## Assignment
Write out the part of the data that opens with the line containing "After every picture, add" and closes with the line containing "dist [-0.000501, -0.000047]", both included, as a numbered list with blank lines omitted. Leave the pictures out of the answer.

## Data extracts
◇ ◇ ◇ ◇ ◇
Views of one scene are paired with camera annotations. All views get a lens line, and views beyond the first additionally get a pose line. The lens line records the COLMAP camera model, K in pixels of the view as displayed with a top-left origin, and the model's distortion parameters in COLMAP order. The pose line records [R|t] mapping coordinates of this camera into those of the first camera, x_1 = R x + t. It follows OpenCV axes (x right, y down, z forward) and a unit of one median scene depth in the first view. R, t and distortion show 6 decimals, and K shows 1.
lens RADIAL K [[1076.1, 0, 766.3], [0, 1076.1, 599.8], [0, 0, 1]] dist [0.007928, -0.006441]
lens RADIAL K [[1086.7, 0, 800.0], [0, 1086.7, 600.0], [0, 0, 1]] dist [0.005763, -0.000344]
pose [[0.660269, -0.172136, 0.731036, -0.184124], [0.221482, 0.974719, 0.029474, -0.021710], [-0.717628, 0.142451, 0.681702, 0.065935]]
◇ ◇ ◇ ◇ ◇
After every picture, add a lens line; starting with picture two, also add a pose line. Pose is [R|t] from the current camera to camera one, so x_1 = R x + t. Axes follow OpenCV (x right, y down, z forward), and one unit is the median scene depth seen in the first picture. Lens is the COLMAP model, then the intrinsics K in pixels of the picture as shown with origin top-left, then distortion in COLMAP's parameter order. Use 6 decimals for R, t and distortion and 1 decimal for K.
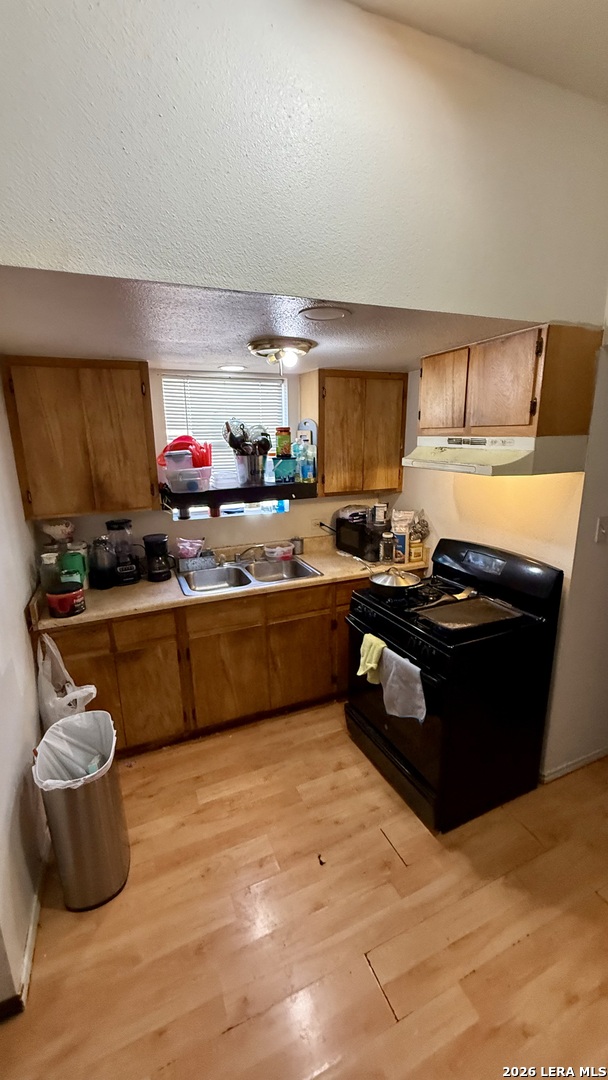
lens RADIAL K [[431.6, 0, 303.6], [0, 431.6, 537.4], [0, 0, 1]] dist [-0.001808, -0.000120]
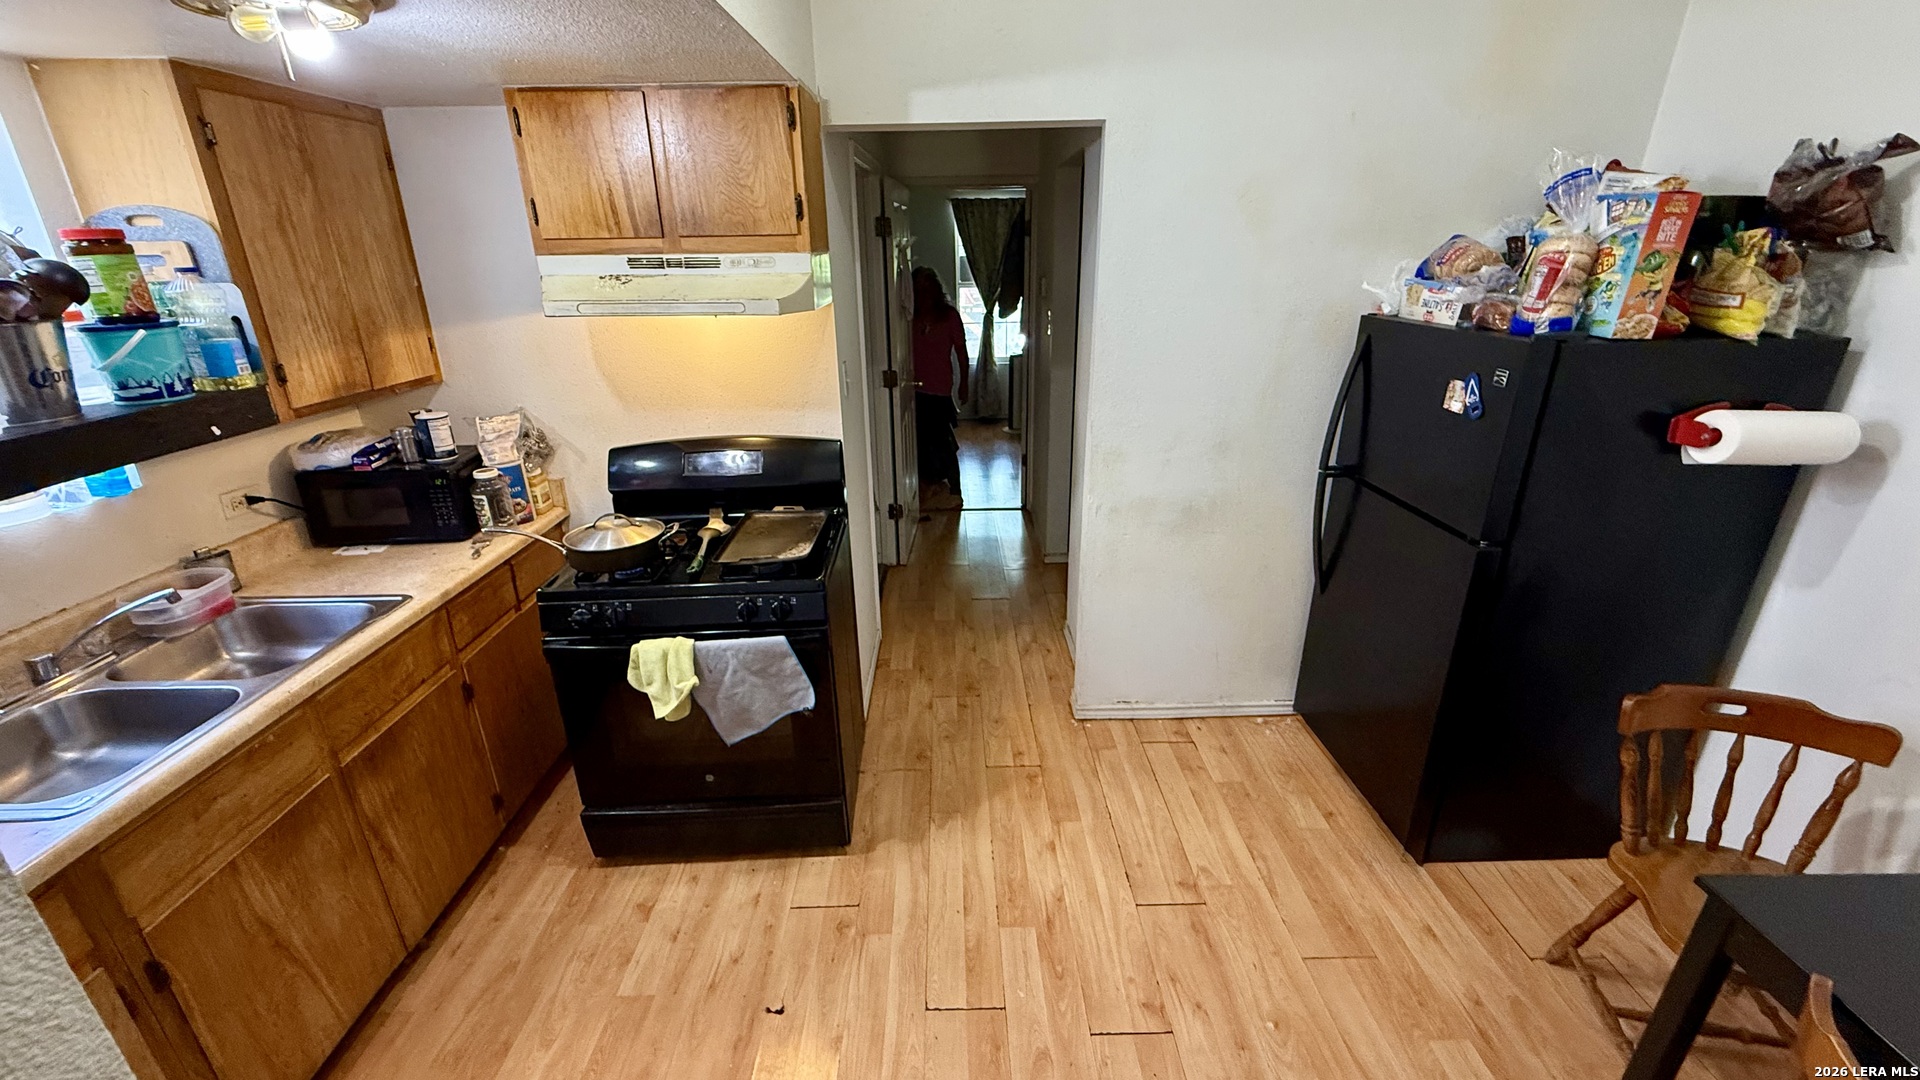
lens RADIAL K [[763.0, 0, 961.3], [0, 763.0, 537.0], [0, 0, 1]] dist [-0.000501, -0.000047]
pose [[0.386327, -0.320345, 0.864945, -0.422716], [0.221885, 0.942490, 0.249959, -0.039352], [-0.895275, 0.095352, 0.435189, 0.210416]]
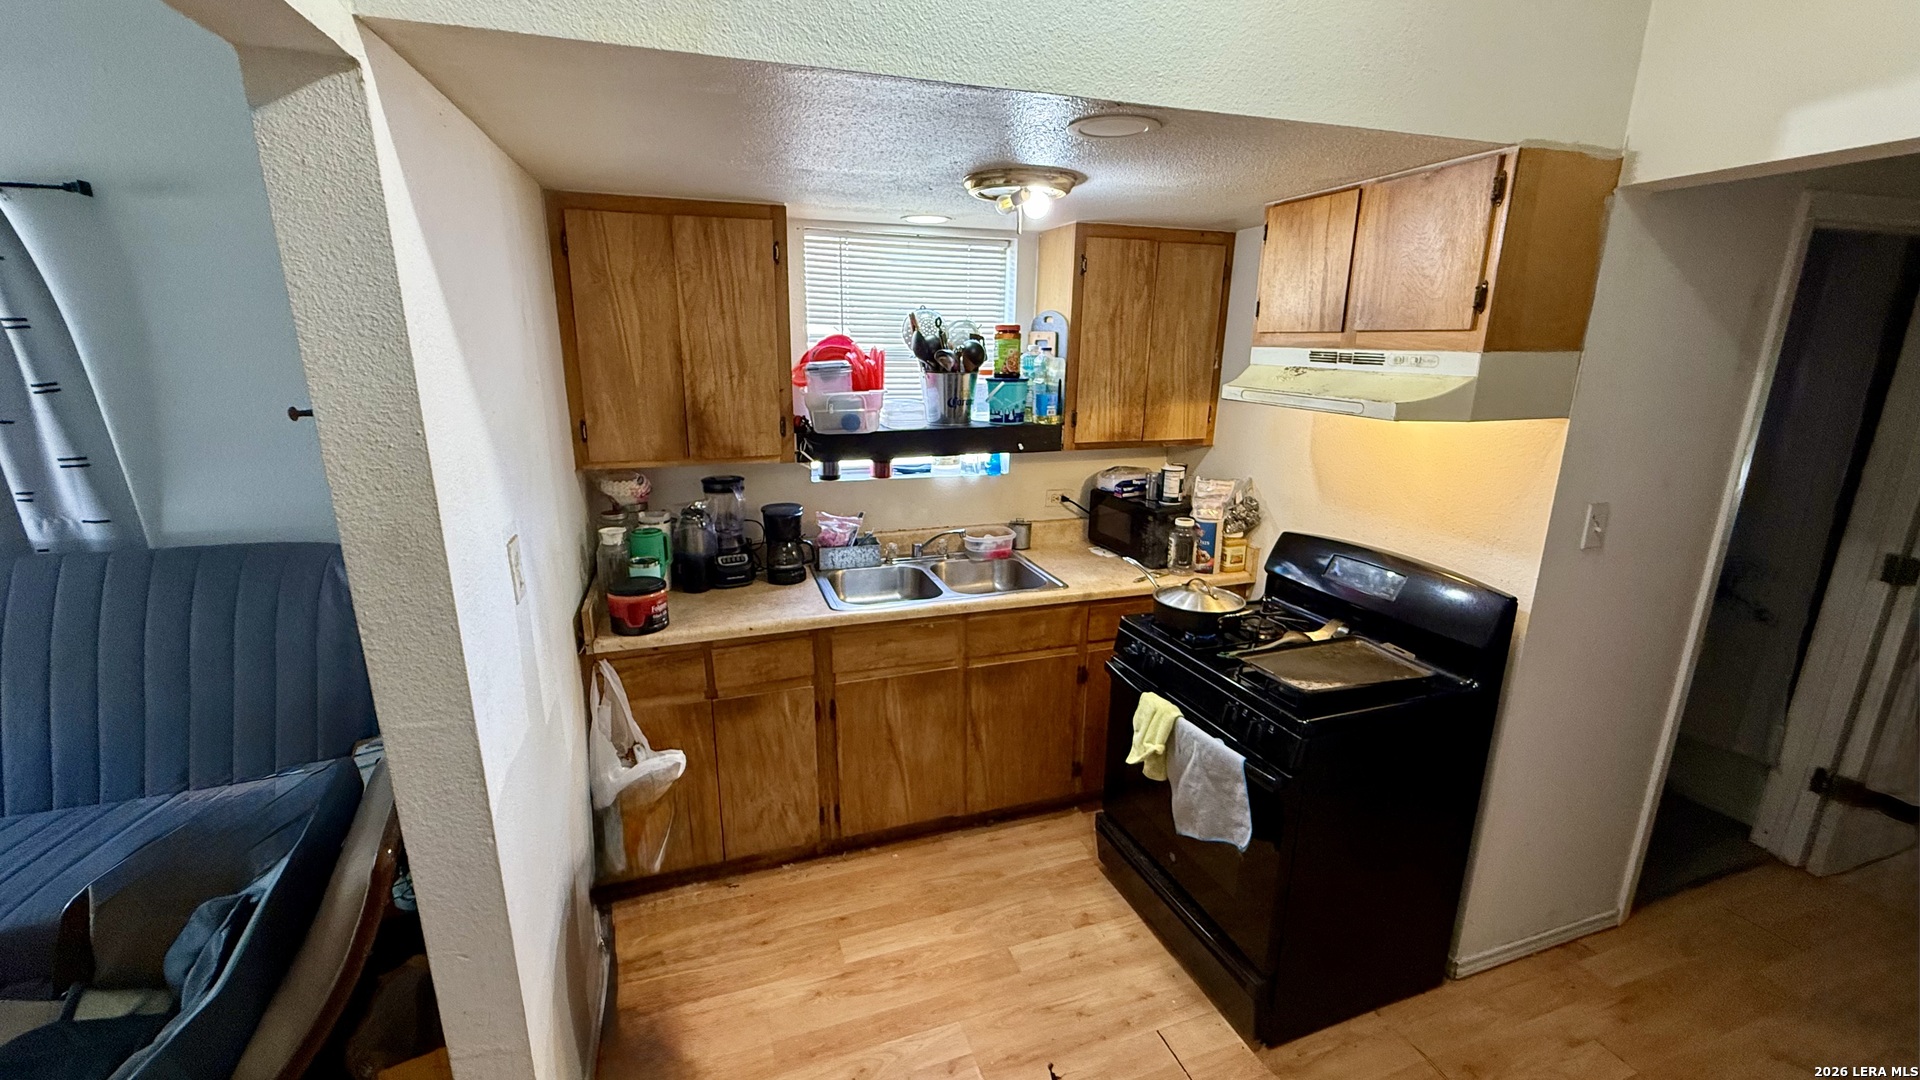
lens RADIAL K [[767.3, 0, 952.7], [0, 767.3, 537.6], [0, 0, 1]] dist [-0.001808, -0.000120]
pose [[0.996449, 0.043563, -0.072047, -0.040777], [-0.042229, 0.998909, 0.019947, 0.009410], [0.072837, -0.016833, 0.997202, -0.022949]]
◇ ◇ ◇ ◇ ◇
## Output
1. After every picture, add a lens line; starting with picture two, also add a pose line. Pose is [R|t] from the current camera to camera one, so x_1 = R x + t. Axes follow OpenCV (x right, y down, z forward), and one unit is the median scene depth seen in the first picture. Lens is the COLMAP model, then the intrinsics K in pixels of the picture as shown with origin top-left, then distortion in COLMAP's parameter order. Use 6 decimals for R, t and distortion and 1 decimal for K.
2. lens RADIAL K [[431.6, 0, 303.6], [0, 431.6, 537.4], [0, 0, 1]] dist [-0.001808, -0.000120]
3. lens RADIAL K [[763.0, 0, 961.3], [0, 763.0, 537.0], [0, 0, 1]] dist [-0.000501, -0.000047]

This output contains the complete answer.